I don’t know about you, but when I look at these verses from Isaiah 9, 3 words leap off the page from verse 3, increased their joy. In a bittersweet life and in everyday life, I could use some increasing joy. How about you would you like to increase your joy? Today let’s look at 3 Expressions of Increasing Joy

EXPRESSION 1: Change your focus from your circumstances to Christ. Isaiah prophesies in Isaiah 9:2, “The people who walk in darkness will see a great light; Those who live in a dark land, The light will shine on them.” -- (New American Standard Bible)

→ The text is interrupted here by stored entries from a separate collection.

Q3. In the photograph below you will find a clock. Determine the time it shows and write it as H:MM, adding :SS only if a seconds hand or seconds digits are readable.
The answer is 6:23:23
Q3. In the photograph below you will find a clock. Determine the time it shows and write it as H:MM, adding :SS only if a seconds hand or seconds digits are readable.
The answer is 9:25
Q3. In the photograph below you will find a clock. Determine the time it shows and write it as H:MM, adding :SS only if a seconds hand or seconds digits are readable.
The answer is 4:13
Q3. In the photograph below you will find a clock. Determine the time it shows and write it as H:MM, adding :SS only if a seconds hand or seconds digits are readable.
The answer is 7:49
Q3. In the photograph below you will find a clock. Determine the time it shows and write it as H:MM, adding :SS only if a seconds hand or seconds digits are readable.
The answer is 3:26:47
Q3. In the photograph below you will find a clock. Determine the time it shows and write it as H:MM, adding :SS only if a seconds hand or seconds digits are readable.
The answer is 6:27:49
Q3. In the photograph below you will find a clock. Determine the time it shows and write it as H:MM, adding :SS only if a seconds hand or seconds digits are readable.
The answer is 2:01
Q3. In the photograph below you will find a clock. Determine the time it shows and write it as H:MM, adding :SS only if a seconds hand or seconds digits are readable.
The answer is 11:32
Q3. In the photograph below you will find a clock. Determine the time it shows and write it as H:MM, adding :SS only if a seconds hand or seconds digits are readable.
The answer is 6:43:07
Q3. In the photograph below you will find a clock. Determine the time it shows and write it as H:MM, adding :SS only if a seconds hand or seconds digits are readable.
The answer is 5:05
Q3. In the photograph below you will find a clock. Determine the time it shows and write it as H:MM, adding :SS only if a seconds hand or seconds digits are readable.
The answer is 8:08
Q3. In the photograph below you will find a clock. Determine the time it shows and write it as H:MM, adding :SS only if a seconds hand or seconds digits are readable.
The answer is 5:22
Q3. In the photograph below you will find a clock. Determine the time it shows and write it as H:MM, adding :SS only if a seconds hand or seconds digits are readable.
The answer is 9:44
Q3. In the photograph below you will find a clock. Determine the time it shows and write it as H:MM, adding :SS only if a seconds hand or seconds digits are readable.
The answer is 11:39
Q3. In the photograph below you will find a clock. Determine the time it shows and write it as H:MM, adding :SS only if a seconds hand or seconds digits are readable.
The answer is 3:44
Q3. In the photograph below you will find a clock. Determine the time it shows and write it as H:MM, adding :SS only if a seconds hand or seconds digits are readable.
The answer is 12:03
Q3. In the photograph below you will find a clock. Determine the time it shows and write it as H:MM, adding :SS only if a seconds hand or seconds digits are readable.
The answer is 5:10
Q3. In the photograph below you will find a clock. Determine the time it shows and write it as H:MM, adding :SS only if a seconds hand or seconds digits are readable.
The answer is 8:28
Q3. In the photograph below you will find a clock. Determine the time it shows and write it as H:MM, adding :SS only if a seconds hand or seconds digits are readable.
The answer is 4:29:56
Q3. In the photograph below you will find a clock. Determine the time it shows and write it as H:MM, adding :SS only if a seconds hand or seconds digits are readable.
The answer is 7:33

Notice the contrast darkness to light and living in a dark land to light shining on them. One of the contrasts with joy and circumstance is found in a phrase called, “the joy-to-stuff ratio” defined by the Cincinnati Business Courier as “The time a person has to enjoy life versus the time a person spends accumulating material goods. As families become more affluent, sometimes they begin to suffer from what has come to be called ‘affluenza’: They focus their lives around accumulating more and more stuff that they have less and less time to enjoy;

their ‘joy-to-stuff’ ratio gets out of balance.”

As Vicki Robyn points out, “When we were babies, more stuff did indeed mean more fulfillment. We were fed, warmed, and sheltered. When we were uncomfortable, when we cried, something came from the outside to take care of us. Our needs were filled. At the same time, we learned a powerful lesson: Look outside yourself and you will be fulfilled.

We then went from bare necessities (food, clothing, shelter) to some amenities (toys, a wardrobe, a bicycle) and the positive relationship between money and fulfillment got even more embedded. Remember your excitement when you got your baseball mitt or Barbie doll? We got an allowance to learn the value of money. We could select and purchase happiness ourselves! And so it went, year after year.

Eventually, we slipped beyond amenities to outright luxuries-and hardly registered the change. Our first car may have been a Wow! for months, but the fourth (probably newer and more expensive) quickly became transportation and another bill to pay. And so it went, with each new acquisition being a thrill, but a more expensive thrill-and the "high" wore off quicker.

One day we find ourselves with the best that money can buy, but with less happiness than when we got our first bicycle at age seven. A process-buying stuff-that worked for survival, comforts, and some luxuries, now seems to lead directly to more responsibilities, more worries, more commitments, more to lose if robbed, more taxes and more need for accountants and financial managers.

Whether our money comes from employment or inheritance, we all hit fulfillment ceilings in terms of cars, houses, vacations, clothes, conferences, workshops, et cetera, and never recognize when the formula of money = fulfillment not only stopped working, but started to work against us.